Brahms: Cello Sonatas – No 1 in E minor, Op 38; No 2 in F major, Op 99; Schumann: Fünf Stücke im Volkston, Op 102
Reviewed on Tue 18 Jul, 2017
Here the impression is very much a meeting of equals, with any problems of balance effortlessly solved. The results are indeed memorably graceful and superbly transparent.

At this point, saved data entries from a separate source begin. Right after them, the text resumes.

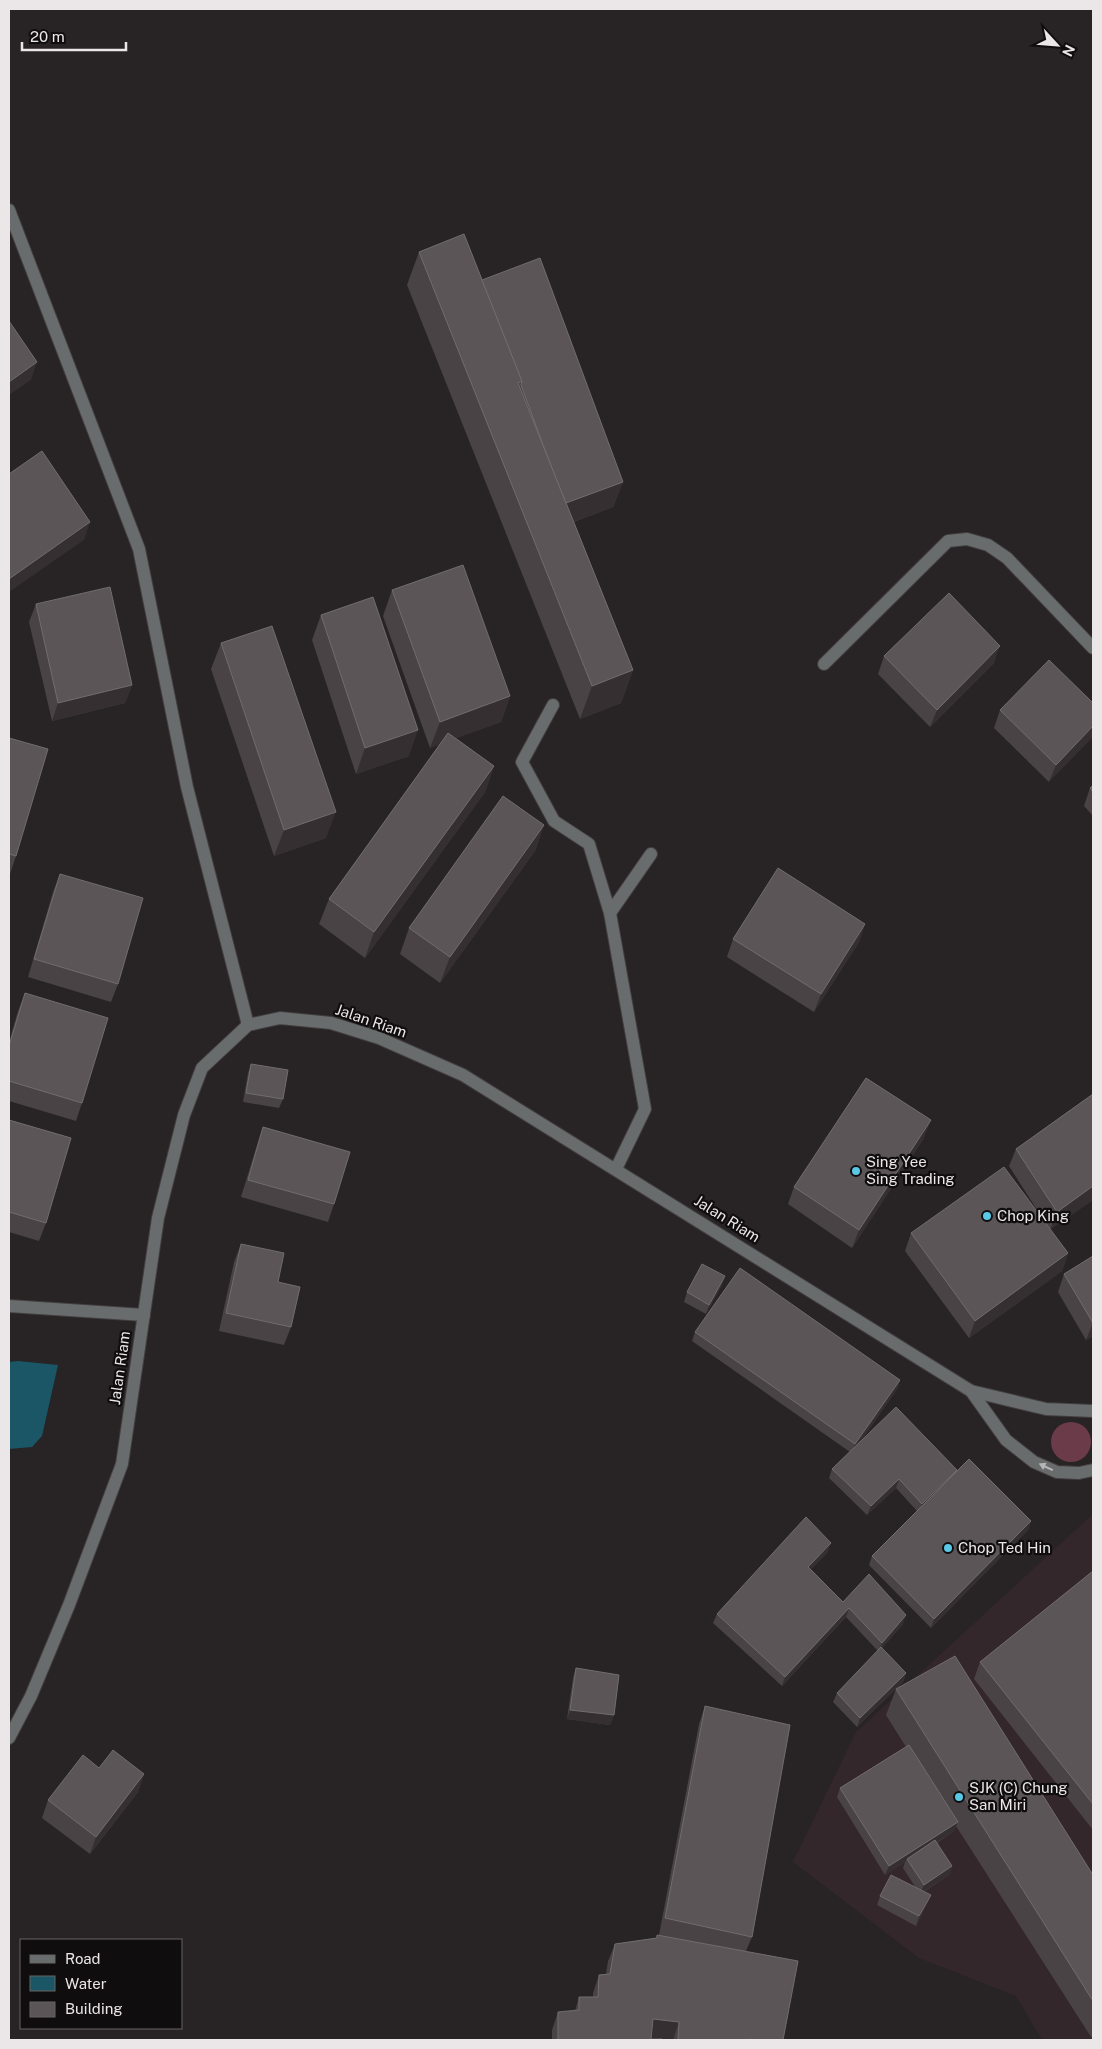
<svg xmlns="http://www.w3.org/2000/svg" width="1102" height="2049" viewBox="0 0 1102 2049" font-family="'Public Sans',sans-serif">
<rect width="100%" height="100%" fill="#282324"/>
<!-- built -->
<path fill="#34272b" d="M1093,1514V2040H1042L1016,1996L919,1958L793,1862L856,1732Z"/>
<!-- green -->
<circle fill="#6b3b4a" cx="1071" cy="1442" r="20"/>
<!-- water -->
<path fill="#1a5665" d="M18,1361L58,1365L42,1436L32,1447L9,1449V1362Z"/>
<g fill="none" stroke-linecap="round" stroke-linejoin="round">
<defs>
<g id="service">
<path d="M824,664L948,541L967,539L988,545L1007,558L1093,648"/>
<path d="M553,705L522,762L554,821L589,844L610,913"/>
<path d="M616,1169L645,1109L610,913L651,854"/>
<path d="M971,1391L1006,1440L1034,1462L1057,1472L1079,1473L1093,1470"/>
</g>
<g id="minor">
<path d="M9,210L139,549L187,787L248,1025"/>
<path d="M9,1306L144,1315"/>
</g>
<path id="tertiary" d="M9,1738L31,1696L69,1605L122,1464L158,1218L184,1115L202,1068L248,1025L280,1018L331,1023L379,1038L463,1075L971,1391L1046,1409L1093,1411"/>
</defs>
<!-- service casing -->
<use href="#service" stroke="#433e3f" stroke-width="14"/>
<!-- minor casing -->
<use href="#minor" stroke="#433e3f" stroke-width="14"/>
<!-- tertiary casing -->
<use href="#tertiary" stroke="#433e3f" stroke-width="14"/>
<!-- service -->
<use href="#service" stroke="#686c6c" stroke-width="12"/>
<!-- minor -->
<use href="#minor" stroke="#686c6c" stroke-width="12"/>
<!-- tertiary -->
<use href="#tertiary" stroke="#686c6c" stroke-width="12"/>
</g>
<!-- wall -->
<g fill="#494345">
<path d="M419,252L482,280L623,482L613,507L574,522L633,670L621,703L580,719L407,285Z"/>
<path d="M392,590L510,696L501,722L456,738L494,766L485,792L365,958L319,924L329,899L440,744L430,748L383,616Z"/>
<path d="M36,604L132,685L125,703L52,721L29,622Z"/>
<path d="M321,615L409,756L356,774L312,640Z"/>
<path d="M221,643L326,838L274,856L211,669Z"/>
<path d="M884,656L994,663L930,727L878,674Z"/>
<path d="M1093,703L1049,782L994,728L1000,710Z"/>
<path d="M9,738L16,856L10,874L9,873Z"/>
<path d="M1093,785V816L1084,806L1090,788Z"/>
<path d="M544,825L535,851L440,983L400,954L409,928Z"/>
<path d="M60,874L118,984L111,1002L28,977L53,892Z"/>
<path d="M865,924L859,942L814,1012L727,957L733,939Z"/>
<path d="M25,993L82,1103L76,1121L9,1101V1042L18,1011Z"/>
<path d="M251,1064L283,1099L279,1108L243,1102L248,1073Z"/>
<path d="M1093,1094V1200L1050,1229L1068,1253L1062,1271L969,1338L905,1251L911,1233L1046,1224L1009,1166L1016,1149Z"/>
<path d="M9,1120L46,1223L39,1241L9,1232Z"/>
<path d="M263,1127L334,1204L328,1222L241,1197L257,1145Z"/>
<path d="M924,1138L852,1248L788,1204L794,1187Z"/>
<path d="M241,1244L278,1282L291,1327L284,1345L219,1331L234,1262Z"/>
<path d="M1093,1256V1336L1086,1340L1058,1292L1064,1274Z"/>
<path d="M722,1285L706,1314L684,1302L687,1292Z"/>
<path d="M695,1332L900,1380L897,1389L860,1442L957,1470L956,1473L1031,1521L1028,1530L931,1628L869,1565L872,1556L917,1511L896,1488L867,1515L829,1478L832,1469L850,1452L692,1341Z"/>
<path d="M828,1552L811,1569L843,1602L903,1624L882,1648L906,1673L903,1682L857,1727L833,1702L837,1693L878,1651L846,1617L782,1686L713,1623L717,1614Z"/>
<path d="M1093,1571V1830L974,1679L980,1662Z"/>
<path d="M576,1668L614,1715L610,1725L567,1719L573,1678Z"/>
<path d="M896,1689L1093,1875V2040L956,1826L954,1831L937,1843L952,1866L949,1875L924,1892L931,1895L927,1904L916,1926L877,1905L880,1896L916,1888L903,1868L905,1862L885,1875L837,1797L840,1788L906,1747L886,1715Z"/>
<path d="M705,1706L752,1937L746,1951L783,2040H673L651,2037V2039L662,2040H552V2030L558,2012L575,2011L579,1997H593V1993L599,1975L606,1974L608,1961L615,1944L656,1938L657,1935H659L699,1724Z"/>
<path d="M99,1768L144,1774L138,1792L90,1854L42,1818L48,1800Z"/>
</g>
<!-- shaded-wall -->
<g fill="#352f31">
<path d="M37,362L31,380L9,395V382Z"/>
<path d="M623,482L613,507L555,529L565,503Z"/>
<path d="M90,522L84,540L9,592V579Z"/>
<path d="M1000,646L994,663L930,727L937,710Z"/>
<path d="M633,670L621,703L580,719L592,686Z"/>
<path d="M132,685L125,703L52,721L58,703Z"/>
<path d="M510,696L501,722L430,748L440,722Z"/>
<path d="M1093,726V737L1049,782L1056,765Z"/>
<path d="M418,730L409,756L356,774L365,748Z"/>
<path d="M494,766L485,792L365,958L374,932Z"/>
<path d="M336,812L326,838L274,856L284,830Z"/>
<path d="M544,825L535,851L440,983L450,957Z"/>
<path d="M865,924L859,942L814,1012L821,994Z"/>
<path d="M931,1120L924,1138L852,1248L859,1230Z"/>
<path d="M1093,1186V1200L1050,1230L1057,1212Z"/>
<path d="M1068,1253L1062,1271L969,1338L975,1321Z"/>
<path d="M725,1276L722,1285L706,1314L709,1305Z"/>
<path d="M1093,1322V1336L1086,1340L1093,1323Z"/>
<path d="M900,1380L897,1389L852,1453L855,1444Z"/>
<path d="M957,1470L954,1479L919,1513L922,1504Z"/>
<path d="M899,1479L896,1488L867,1515L871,1506Z"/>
<path d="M1031,1521L1028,1530L931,1628L934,1619Z"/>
<path d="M831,1543L828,1552L804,1576L808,1567Z"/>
<path d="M849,1608L846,1617L782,1686L785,1677Z"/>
<path d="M906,1615L903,1624L879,1652L882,1643Z"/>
<path d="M906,1673L903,1682L857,1727L860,1718Z"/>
<path d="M570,1710L614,1715L610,1725L567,1719Z"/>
<path d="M144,1774L138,1792L90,1854L96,1837Z"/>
<path d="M958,1822L954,1831L908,1861L907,1859L905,1862L885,1875L889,1866Z"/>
<path d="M952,1866L949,1875L920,1894L924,1885Z"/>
<path d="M931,1895L927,1904L916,1926L919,1916Z"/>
<path d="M653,2019L679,2022L673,2040L647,2037Z"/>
</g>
<!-- building -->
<g fill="#5b5557" stroke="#716c6e">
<path d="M464,234L522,381L518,383L633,670L592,686L419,252Z"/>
<path d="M540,258L623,482L566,503L545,450L521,385L522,381L482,280Z"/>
<path d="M9,321L37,362L9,382Z"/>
<path d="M42,451L90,522L9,579V474Z"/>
<path d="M463,565L510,696L440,722L392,590Z"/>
<path d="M110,587L132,685L58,703L36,604Z"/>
<path d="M949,593L1000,646L937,710L884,656Z"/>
<path d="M373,597L418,730L365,748L321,615Z"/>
<path d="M272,626L336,812L284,830L221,643Z"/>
<path d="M1049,660L1093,703V726L1056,765L1000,710Z"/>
<path d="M448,733L494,766L374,932L329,899Z"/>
<path d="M9,738L48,749L16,856L9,854Z"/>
<path d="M1093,785V792L1090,788Z"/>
<path d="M503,796L544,825L450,957L409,928Z"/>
<path d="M778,868L865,924L821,994L733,939Z"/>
<path d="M60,874L143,898L118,984L34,959Z"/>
<path d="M25,993L108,1018L82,1103L9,1081V1046Z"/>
<path d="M251,1064L288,1070L283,1099L246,1093Z"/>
<path d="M866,1078L931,1120L859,1230L794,1187Z"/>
<path d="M1093,1094V1186L1057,1212L1016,1149Z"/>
<path d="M9,1120L71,1138L46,1223L9,1212Z"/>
<path d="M263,1127L350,1152L334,1204L248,1180Z"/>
<path d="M1004,1167L1068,1253L975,1321L911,1233Z"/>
<path d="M241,1244L284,1253L278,1282L300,1287L291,1327L226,1313Z"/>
<path d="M1093,1256V1323L1064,1274Z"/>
<path d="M702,1264L725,1276L709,1305L687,1292Z"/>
<path d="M740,1268L900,1380L855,1444L695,1332Z"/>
<path d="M896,1407L957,1470L922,1504L899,1479L871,1506L832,1469Z"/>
<path d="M969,1459L1031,1521L934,1619L872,1556Z"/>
<path d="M806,1517L831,1543L808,1567L843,1602L869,1574L906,1615L882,1643L849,1608L785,1677L717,1614Z"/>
<path d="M1093,1571V1804L980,1662Z"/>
<path d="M881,1647L906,1673L860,1718L837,1693Z"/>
<path d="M955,1656L1093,1875V2001L896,1689Z"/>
<path d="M576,1668L619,1675L614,1715L570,1710Z"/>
<path d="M705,1706L790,1725L752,1937L665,1918Z"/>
<path d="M909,1745L958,1822L889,1866L840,1788Z"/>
<path d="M113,1750L144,1774L96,1837L48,1800L83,1755L99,1768Z"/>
<path d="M935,1840L952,1866L924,1885L907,1859Z"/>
<path d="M891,1875L931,1895L919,1916L880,1896Z"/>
<path d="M657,1935L798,1961L783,2040H755L749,2039V2040H678L679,2022L653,2019L651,2039H662V2040H558V2012L579,2010V1997H598L599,1975L610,1974L615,1944L657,1938Z"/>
</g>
<!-- one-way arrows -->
<defs><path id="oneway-solid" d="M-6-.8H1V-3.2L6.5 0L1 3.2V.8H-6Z" transform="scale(1.25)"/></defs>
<use fill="#b7b6b6" href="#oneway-solid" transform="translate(1046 1467) rotate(-155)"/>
<!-- markers -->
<g fill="#59c8e5" stroke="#0f0d0e" stroke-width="2">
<circle cx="856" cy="1171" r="5"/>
<circle cx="987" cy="1216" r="5"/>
<circle cx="948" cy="1548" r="5"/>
<circle cx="959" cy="1797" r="5"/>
</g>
<g text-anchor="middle" stroke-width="4.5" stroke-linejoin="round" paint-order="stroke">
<!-- street labels -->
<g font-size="15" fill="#ebe7e8" stroke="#0f0d0e">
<text transform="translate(371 1021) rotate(19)" y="5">Jalan Riam</text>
<text transform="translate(727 1219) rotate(32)" y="5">Jalan Riam</text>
<text transform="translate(120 1368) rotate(-82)" y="5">Jalan Riam</text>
</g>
<!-- poi labels -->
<g font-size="15" fill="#ebe7e8" stroke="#0f0d0e" text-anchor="start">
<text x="866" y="1167">Sing Yee<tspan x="866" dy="17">Sing Trading</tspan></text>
<text x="997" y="1221">Chop King</text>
<text x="958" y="1553">Chop Ted Hin</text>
<text x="969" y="1793">SJK (C) Chung<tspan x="969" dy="17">San Miri</tspan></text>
</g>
</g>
<!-- border -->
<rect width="1102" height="2049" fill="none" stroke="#ebe7e8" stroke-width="20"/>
<!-- legend -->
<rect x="20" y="1939" width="162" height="90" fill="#0f0d0e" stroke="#676465"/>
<rect x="30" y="1955" width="25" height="8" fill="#686c6c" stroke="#676465"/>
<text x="65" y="1964" font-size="15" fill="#ebe7e8">Road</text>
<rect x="30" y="1976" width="25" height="15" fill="#1a5665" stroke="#676465"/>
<text x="65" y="1989" font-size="15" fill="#ebe7e8">Water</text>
<rect x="30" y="2002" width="25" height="15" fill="#5b5557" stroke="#676465"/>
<text x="65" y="2014" font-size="15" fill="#ebe7e8">Building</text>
<!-- north arrow -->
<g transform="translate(1057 45) rotate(116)" stroke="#0f0d0e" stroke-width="4" paint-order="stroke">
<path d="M0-4L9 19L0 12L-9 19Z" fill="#ebe7e8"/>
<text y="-8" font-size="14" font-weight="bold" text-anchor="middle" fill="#ebe7e8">N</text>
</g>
<!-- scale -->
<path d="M22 42v8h104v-8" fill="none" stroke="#ebe7e8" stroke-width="2.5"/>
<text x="30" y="42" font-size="15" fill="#ebe7e8" stroke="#0f0d0e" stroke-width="4" paint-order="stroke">20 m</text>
</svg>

Uncommonly sensitive and thoughtful music-making from these accomplished performers. Playing on a gut-stringed replica of a 1695 instrument by Matteo Goffriller, cellist Robin Michael (principal with the Orchestre Révolutionnaire et Romantique and Les Siècles) produces a wonderfully mellow and songful sound, and he sparks an infectiously communicative and raptly instinctive rapport with that marvellously supportive and articulate pianist Daniel Tong (whose 1897 Blüthner, by the way, is believed to have been used by the composer himself). In both of the Brahms sonatas the cellist is often swamped by the piano, whereas here the impression is very much a meeting of equals, with any customary problems of balance effortlessly solved. The results are indeed memorably graceful and superbly transparent. Schumann's Op 102 forms a toothsome and touching sequence between the two main offerings. As we have come to expect from this label, both the production and presentation are exemplary. A nourishing release that can be very warmly recommended.